With all pictures omitted, return verbatim the lines from the beginning of the records below through the line containing "### 🔄 Diferenciación".
:: Data
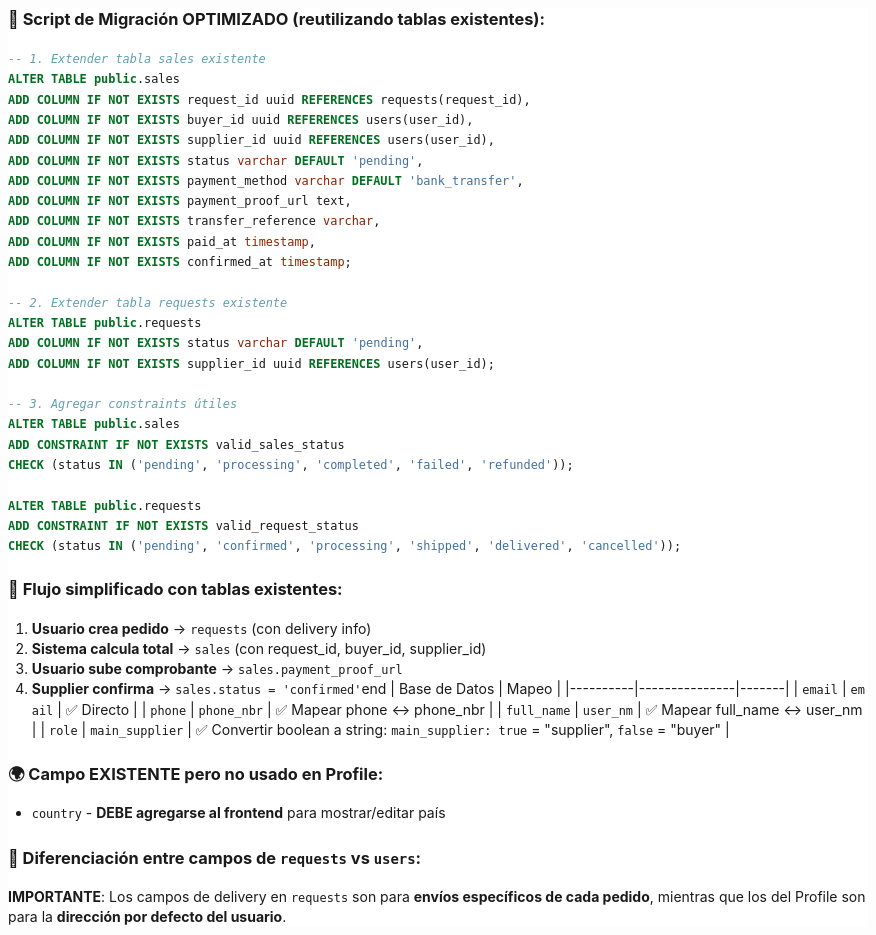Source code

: ### 🔧 **Script de Migración OPTIMIZADO (reutilizando tablas existentes):**

```sql
-- 1. Extender tabla sales existente
ALTER TABLE public.sales 
ADD COLUMN IF NOT EXISTS request_id uuid REFERENCES requests(request_id),
ADD COLUMN IF NOT EXISTS buyer_id uuid REFERENCES users(user_id),
ADD COLUMN IF NOT EXISTS supplier_id uuid REFERENCES users(user_id),
ADD COLUMN IF NOT EXISTS status varchar DEFAULT 'pending',
ADD COLUMN IF NOT EXISTS payment_method varchar DEFAULT 'bank_transfer',
ADD COLUMN IF NOT EXISTS payment_proof_url text,
ADD COLUMN IF NOT EXISTS transfer_reference varchar,
ADD COLUMN IF NOT EXISTS paid_at timestamp,
ADD COLUMN IF NOT EXISTS confirmed_at timestamp;

-- 2. Extender tabla requests existente
ALTER TABLE public.requests 
ADD COLUMN IF NOT EXISTS status varchar DEFAULT 'pending',
ADD COLUMN IF NOT EXISTS supplier_id uuid REFERENCES users(user_id);

-- 3. Agregar constraints útiles
ALTER TABLE public.sales 
ADD CONSTRAINT IF NOT EXISTS valid_sales_status 
CHECK (status IN ('pending', 'processing', 'completed', 'failed', 'refunded'));

ALTER TABLE public.requests 
ADD CONSTRAINT IF NOT EXISTS valid_request_status 
CHECK (status IN ('pending', 'confirmed', 'processing', 'shipped', 'delivered', 'cancelled'));
```

### 🔄 **Flujo simplificado con tablas existentes:**

1. **Usuario crea pedido** → `requests` (con delivery info)
2. **Sistema calcula total** → `sales` (con request_id, buyer_id, supplier_id)
3. **Usuario sube comprobante** → `sales.payment_proof_url`
4. **Supplier confirma** → `sales.status = 'confirmed'`end | Base de Datos | Mapeo |
|----------|---------------|-------|
| `email` | `email` | ✅ Directo |
| `phone` | `phone_nbr` | ✅ Mapear phone ↔ phone_nbr |
| `full_name` | `user_nm` | ✅ Mapear full_name ↔ user_nm |
| `role` | `main_supplier` | ✅ Convertir boolean a string: `main_supplier: true` = "supplier", `false` = "buyer" |

### 🌍 Campo EXISTENTE pero no usado en Profile:
- `country` - **DEBE agregarse al frontend** para mostrar/editar país

### 🔄 Diferenciación entre campos de `requests` vs `users`:

**IMPORTANTE**: Los campos de delivery en `requests` son para **envíos específicos de cada pedido**, mientras que los del Profile son para la **dirección por defecto del usuario**.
::::
▶ [Exercise response]
Source code

: ### 🔧 **Script de Migración OPTIMIZADO (reutilizando tablas existentes):**

```sql
-- 1. Extender tabla sales existente
ALTER TABLE public.sales 
ADD COLUMN IF NOT EXISTS request_id uuid REFERENCES requests(request_id),
ADD COLUMN IF NOT EXISTS buyer_id uuid REFERENCES users(user_id),
ADD COLUMN IF NOT EXISTS supplier_id uuid REFERENCES users(user_id),
ADD COLUMN IF NOT EXISTS status varchar DEFAULT 'pending',
ADD COLUMN IF NOT EXISTS payment_method varchar DEFAULT 'bank_transfer',
ADD COLUMN IF NOT EXISTS payment_proof_url text,
ADD COLUMN IF NOT EXISTS transfer_reference varchar,
ADD COLUMN IF NOT EXISTS paid_at timestamp,
ADD COLUMN IF NOT EXISTS confirmed_at timestamp;

-- 2. Extender tabla requests existente
ALTER TABLE public.requests 
ADD COLUMN IF NOT EXISTS status varchar DEFAULT 'pending',
ADD COLUMN IF NOT EXISTS supplier_id uuid REFERENCES users(user_id);

-- 3. Agregar constraints útiles
ALTER TABLE public.sales 
ADD CONSTRAINT IF NOT EXISTS valid_sales_status 
CHECK (status IN ('pending', 'processing', 'completed', 'failed', 'refunded'));

ALTER TABLE public.requests 
ADD CONSTRAINT IF NOT EXISTS valid_request_status 
CHECK (status IN ('pending', 'confirmed', 'processing', 'shipped', 'delivered', 'cancelled'));
```

### 🔄 **Flujo simplificado con tablas existentes:**

1. **Usuario crea pedido** → `requests` (con delivery info)
2. **Sistema calcula total** → `sales` (con request_id, buyer_id, supplier_id)
3. **Usuario sube comprobante** → `sales.payment_proof_url`
4. **Supplier confirma** → `sales.status = 'confirmed'`end | Base de Datos | Mapeo |
|----------|---------------|-------|
| `email` | `email` | ✅ Directo |
| `phone` | `phone_nbr` | ✅ Mapear phone ↔ phone_nbr |
| `full_name` | `user_nm` | ✅ Mapear full_name ↔ user_nm |
| `role` | `main_supplier` | ✅ Convertir boolean a string: `main_supplier: true` = "supplier", `false` = "buyer" |

### 🌍 Campo EXISTENTE pero no usado en Profile:
- `country` - **DEBE agregarse al frontend** para mostrar/editar país

### 🔄 Diferenciación entre campos de `requests` vs `users`:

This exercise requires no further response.